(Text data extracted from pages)
........

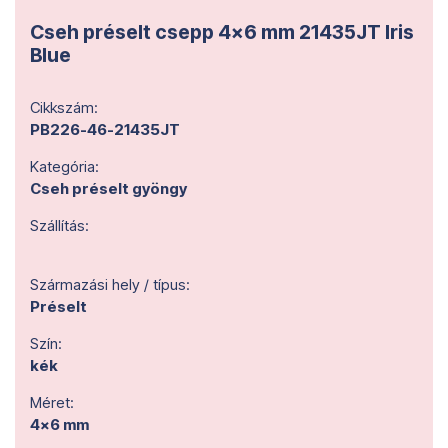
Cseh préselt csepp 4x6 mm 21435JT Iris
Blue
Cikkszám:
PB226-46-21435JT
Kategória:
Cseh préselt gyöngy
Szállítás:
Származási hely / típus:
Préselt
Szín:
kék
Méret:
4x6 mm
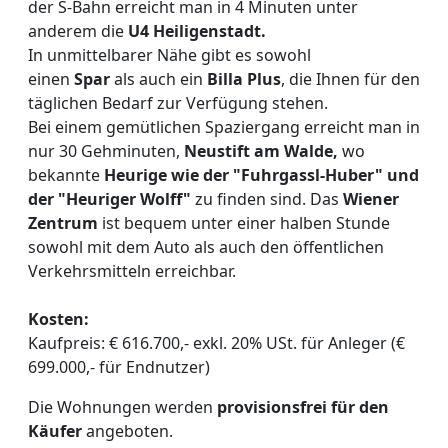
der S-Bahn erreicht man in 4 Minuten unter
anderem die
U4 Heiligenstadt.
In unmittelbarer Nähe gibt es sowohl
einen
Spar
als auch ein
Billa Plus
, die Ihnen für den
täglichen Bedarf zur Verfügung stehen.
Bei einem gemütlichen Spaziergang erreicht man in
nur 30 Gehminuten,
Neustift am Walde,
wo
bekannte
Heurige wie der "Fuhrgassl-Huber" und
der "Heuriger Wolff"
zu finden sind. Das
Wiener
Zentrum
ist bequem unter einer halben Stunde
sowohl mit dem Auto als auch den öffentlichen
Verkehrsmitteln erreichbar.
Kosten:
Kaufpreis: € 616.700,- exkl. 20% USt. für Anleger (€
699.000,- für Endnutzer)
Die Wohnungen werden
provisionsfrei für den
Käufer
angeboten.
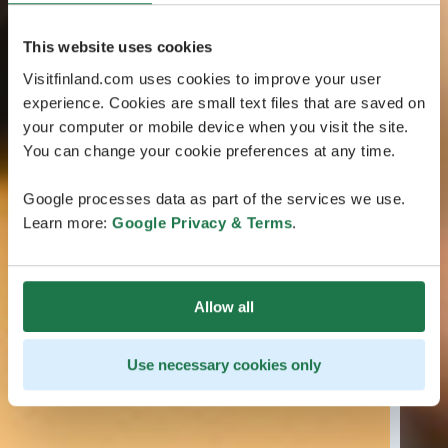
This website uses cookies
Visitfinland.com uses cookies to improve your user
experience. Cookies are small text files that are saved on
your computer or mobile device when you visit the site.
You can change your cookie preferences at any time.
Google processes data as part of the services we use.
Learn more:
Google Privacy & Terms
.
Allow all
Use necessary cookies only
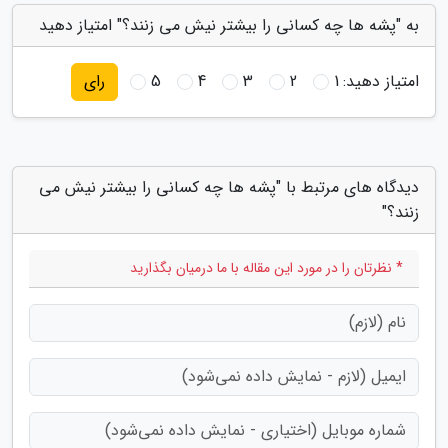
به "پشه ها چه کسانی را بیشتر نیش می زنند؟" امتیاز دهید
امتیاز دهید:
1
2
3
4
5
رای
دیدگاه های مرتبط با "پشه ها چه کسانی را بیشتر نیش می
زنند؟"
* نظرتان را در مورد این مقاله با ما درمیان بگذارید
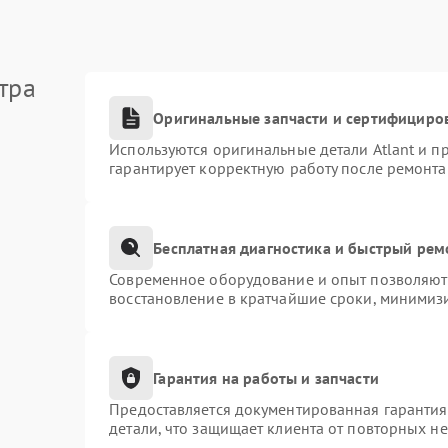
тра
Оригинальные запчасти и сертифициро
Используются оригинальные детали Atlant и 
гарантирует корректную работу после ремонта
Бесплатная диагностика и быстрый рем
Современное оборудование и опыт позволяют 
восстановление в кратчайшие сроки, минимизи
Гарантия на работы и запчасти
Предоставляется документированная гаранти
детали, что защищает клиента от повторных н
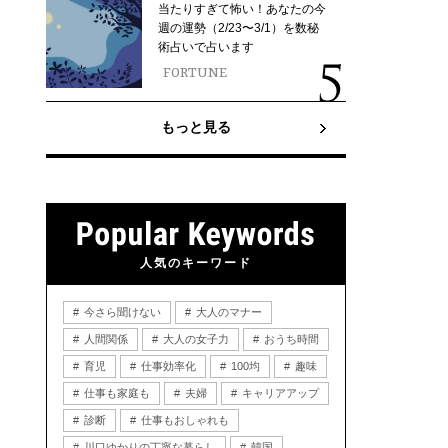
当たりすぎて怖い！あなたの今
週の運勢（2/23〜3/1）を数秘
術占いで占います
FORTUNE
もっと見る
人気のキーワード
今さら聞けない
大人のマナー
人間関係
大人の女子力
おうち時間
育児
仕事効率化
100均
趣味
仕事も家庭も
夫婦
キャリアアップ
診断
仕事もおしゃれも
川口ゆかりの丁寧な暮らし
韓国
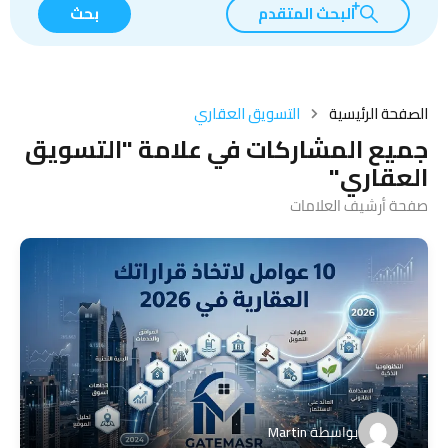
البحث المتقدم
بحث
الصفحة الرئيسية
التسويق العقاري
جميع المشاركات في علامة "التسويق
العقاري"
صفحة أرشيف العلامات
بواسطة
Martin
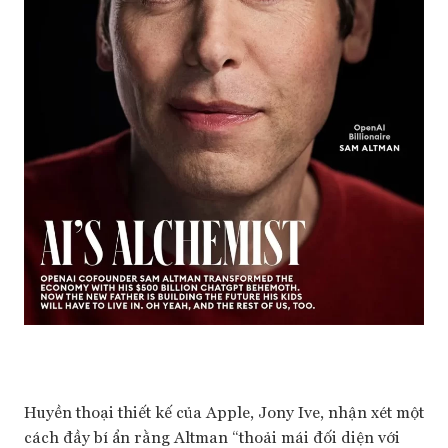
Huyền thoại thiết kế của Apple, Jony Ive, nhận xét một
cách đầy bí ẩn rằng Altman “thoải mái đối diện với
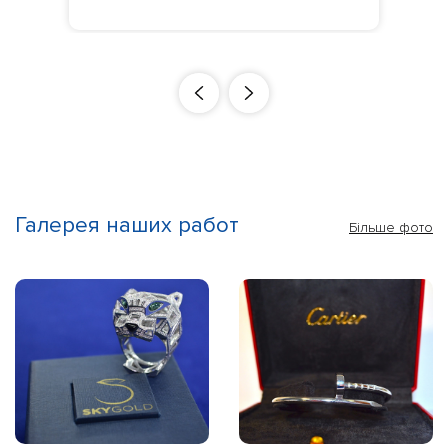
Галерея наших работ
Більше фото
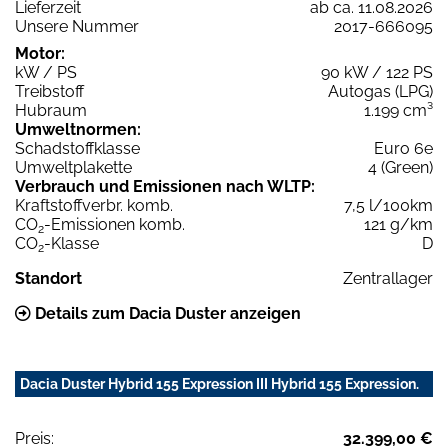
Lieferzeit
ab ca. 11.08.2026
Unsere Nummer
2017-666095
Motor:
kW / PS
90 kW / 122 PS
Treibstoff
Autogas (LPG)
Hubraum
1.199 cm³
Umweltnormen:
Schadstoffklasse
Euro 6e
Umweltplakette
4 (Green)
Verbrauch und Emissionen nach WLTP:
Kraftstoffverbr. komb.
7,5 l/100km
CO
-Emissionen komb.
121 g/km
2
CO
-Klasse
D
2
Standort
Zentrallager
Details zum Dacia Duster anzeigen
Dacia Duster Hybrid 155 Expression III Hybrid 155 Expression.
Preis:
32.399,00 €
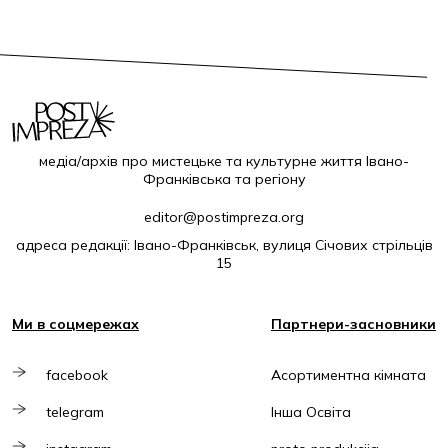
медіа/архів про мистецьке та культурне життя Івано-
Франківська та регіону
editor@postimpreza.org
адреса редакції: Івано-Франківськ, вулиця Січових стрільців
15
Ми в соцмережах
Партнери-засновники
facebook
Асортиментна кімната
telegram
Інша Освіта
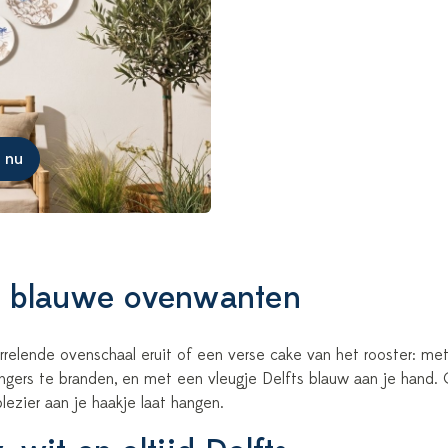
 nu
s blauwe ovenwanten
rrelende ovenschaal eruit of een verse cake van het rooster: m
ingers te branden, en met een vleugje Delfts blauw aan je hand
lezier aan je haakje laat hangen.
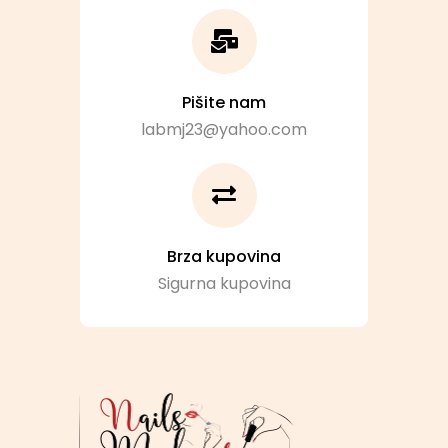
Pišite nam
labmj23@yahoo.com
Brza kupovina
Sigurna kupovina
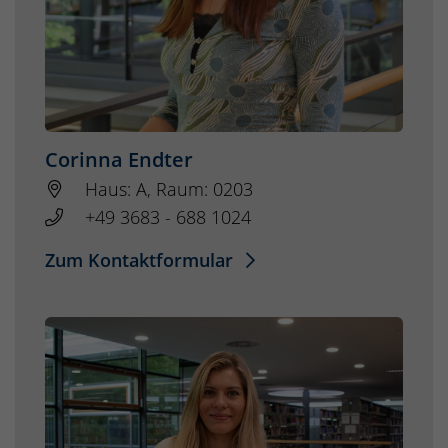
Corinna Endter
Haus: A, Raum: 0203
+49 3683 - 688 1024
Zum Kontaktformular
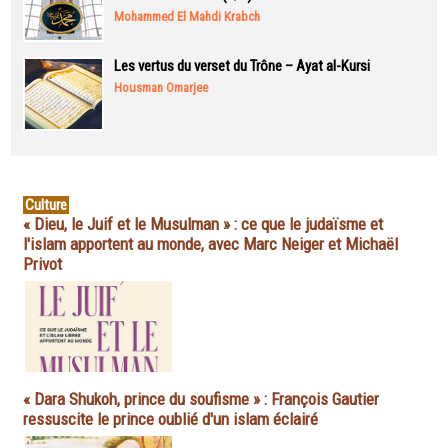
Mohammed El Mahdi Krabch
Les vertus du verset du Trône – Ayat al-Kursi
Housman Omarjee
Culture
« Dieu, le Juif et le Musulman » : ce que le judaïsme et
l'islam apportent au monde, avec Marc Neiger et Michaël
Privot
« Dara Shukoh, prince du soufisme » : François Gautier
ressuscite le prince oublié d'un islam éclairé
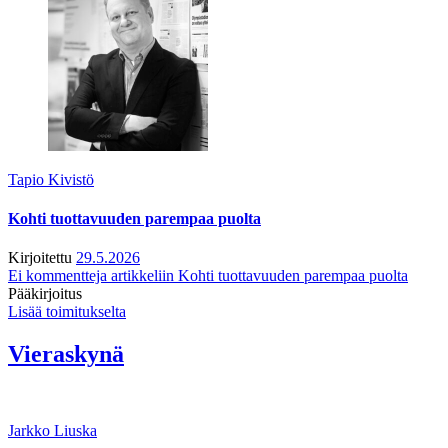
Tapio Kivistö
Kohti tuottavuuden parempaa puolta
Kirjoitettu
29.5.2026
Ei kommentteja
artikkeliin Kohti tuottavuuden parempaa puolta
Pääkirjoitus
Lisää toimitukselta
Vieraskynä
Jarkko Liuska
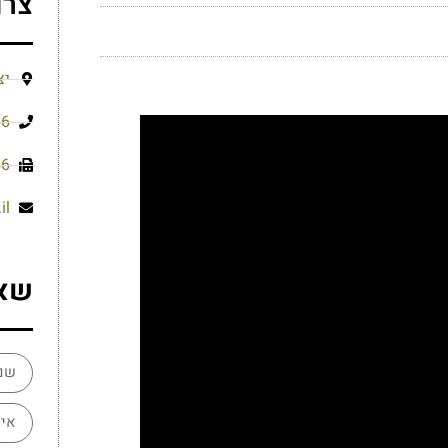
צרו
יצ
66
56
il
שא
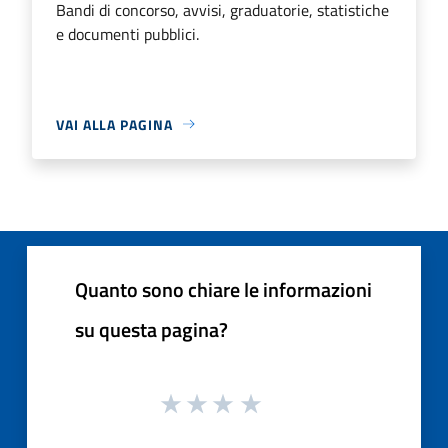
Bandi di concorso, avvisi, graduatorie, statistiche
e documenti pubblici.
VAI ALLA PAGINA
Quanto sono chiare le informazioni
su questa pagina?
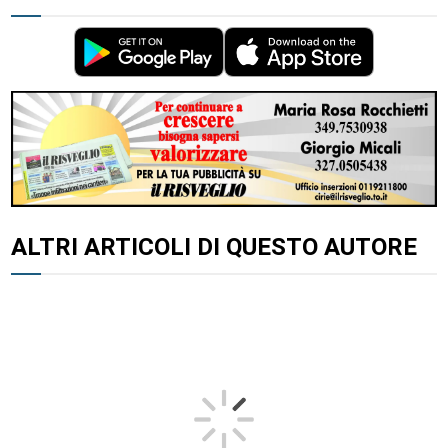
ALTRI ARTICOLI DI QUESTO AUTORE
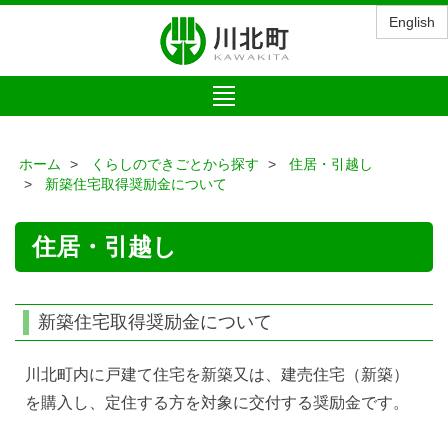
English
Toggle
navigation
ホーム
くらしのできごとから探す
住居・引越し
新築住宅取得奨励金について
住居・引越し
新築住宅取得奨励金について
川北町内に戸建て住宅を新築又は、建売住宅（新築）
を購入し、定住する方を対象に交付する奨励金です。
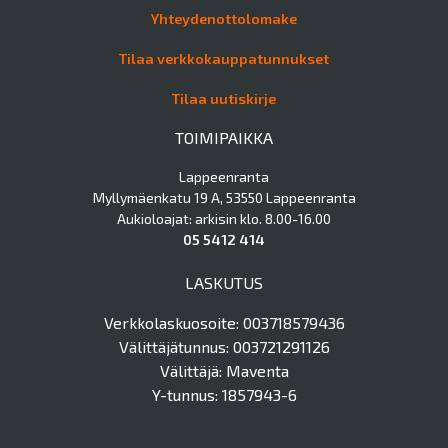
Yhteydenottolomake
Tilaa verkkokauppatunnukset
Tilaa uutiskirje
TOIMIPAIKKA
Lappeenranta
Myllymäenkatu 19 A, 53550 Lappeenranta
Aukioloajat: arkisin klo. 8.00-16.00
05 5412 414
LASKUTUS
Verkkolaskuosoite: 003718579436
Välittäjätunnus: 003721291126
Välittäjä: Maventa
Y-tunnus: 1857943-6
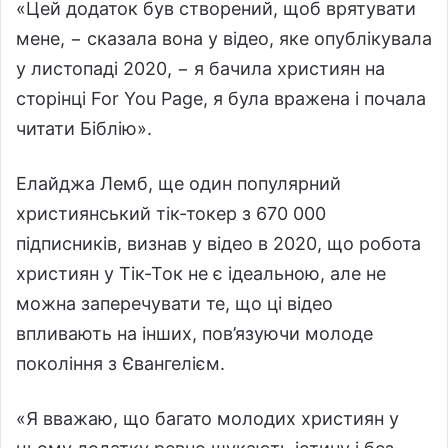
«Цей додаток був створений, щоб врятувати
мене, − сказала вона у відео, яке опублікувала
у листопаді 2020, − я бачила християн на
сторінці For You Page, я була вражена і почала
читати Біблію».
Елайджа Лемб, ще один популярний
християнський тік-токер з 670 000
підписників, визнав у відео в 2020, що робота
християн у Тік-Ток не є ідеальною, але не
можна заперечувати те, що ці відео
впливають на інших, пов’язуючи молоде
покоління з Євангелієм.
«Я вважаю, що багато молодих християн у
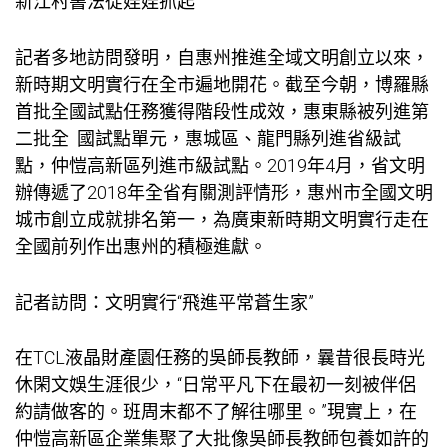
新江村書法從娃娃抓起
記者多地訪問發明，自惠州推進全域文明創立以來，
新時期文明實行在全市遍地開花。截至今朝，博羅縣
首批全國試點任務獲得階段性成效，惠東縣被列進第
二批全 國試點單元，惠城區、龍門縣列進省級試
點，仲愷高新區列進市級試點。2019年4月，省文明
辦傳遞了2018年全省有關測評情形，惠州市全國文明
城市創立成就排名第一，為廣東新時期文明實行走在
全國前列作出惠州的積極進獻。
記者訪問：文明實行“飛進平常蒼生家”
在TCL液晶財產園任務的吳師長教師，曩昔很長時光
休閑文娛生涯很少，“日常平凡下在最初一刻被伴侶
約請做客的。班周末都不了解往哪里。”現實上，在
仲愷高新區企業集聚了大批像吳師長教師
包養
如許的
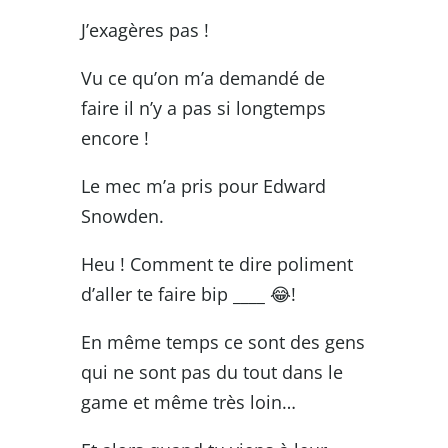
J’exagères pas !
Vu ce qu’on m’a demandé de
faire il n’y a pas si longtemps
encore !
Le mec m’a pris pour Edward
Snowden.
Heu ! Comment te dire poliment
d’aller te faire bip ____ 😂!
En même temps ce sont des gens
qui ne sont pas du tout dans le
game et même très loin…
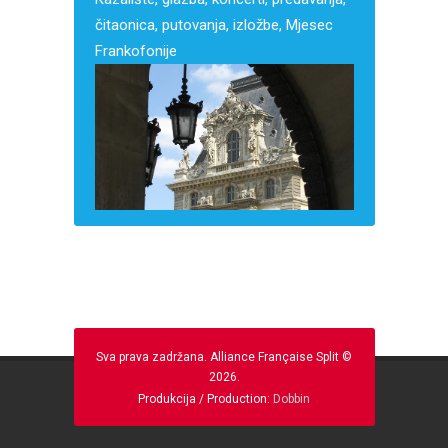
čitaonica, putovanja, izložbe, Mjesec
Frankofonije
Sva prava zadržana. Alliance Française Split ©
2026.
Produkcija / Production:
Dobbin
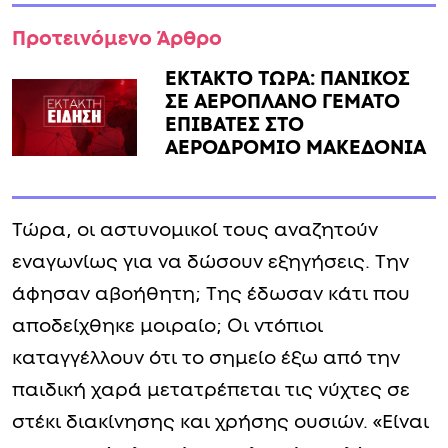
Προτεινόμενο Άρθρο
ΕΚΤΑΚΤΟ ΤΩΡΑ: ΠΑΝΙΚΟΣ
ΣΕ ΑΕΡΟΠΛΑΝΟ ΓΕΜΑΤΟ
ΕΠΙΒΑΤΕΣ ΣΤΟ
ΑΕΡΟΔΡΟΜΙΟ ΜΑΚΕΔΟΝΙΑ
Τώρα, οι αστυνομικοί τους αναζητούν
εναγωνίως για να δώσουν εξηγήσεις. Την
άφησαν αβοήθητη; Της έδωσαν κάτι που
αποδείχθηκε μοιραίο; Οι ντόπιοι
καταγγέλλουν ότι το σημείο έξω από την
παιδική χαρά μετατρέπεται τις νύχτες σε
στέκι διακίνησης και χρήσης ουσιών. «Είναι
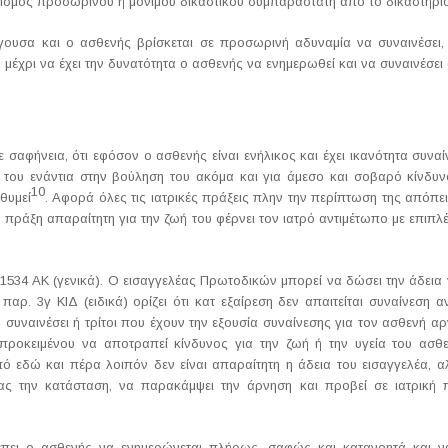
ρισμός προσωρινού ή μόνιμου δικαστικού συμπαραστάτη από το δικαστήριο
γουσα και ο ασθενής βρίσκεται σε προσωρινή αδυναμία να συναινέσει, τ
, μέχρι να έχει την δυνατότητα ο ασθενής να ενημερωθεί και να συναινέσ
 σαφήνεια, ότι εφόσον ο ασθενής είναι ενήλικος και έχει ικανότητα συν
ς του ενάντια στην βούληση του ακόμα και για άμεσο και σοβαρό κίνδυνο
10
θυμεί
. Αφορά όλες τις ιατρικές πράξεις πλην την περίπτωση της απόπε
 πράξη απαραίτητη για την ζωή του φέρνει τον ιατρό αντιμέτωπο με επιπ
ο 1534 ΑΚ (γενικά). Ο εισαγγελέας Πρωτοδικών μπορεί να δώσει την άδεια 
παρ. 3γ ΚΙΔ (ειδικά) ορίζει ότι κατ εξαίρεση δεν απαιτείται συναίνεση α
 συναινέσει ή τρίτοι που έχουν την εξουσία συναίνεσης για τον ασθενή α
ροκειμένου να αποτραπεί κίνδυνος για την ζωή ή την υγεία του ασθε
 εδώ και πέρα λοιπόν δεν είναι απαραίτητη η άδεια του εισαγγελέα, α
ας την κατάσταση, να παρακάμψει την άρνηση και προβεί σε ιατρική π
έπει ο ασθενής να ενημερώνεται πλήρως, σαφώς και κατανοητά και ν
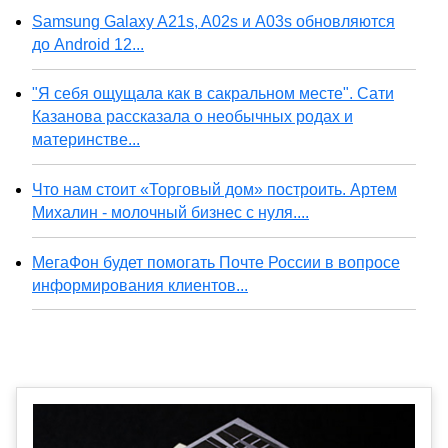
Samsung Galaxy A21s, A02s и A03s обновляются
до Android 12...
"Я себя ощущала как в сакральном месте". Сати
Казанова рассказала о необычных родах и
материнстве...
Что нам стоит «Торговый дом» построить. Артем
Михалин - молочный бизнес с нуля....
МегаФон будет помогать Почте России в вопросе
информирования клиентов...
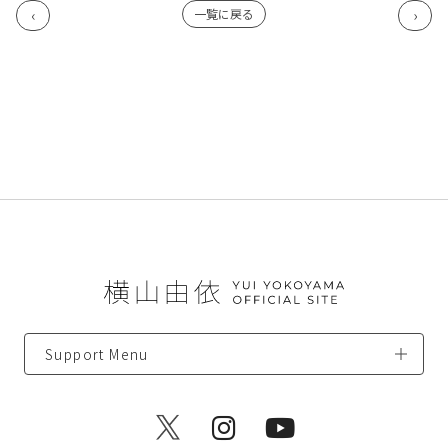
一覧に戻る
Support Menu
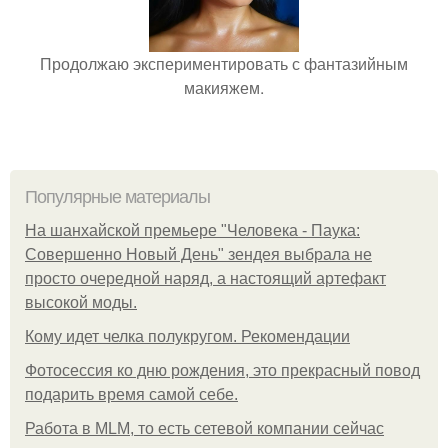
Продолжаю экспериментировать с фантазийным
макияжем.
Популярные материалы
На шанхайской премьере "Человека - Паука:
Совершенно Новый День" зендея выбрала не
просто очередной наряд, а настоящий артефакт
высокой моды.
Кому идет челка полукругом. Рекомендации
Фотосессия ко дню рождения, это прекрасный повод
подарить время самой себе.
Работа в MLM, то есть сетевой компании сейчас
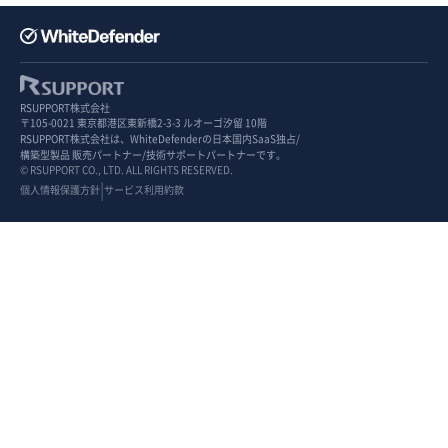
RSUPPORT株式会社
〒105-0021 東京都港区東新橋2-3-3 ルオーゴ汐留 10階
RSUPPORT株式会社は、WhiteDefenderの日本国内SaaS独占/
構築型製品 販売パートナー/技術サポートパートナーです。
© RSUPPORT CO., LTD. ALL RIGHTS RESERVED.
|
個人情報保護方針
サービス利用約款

........

WHAT YOU WILL DO: Reproduce word for word every line of the material from the one containing "Продолжаю экспериментировать с фантазийным" down to the one containing "Работа в MLM, то есть сетевой компании сейчас", including both of those lines.

SOLUTION TO THE EXERCISE:
Продолжаю экспериментировать с фантазийным
макияжем.
Популярные материалы
На шанхайской премьере "Человека - Паука:
Совершенно Новый День" зендея выбрала не
просто очередной наряд, а настоящий артефакт
высокой моды.
Кому идет челка полукругом. Рекомендации
Фотосессия ко дню рождения, это прекрасный повод
подарить время самой себе.
Работа в MLM, то есть сетевой компании сейчас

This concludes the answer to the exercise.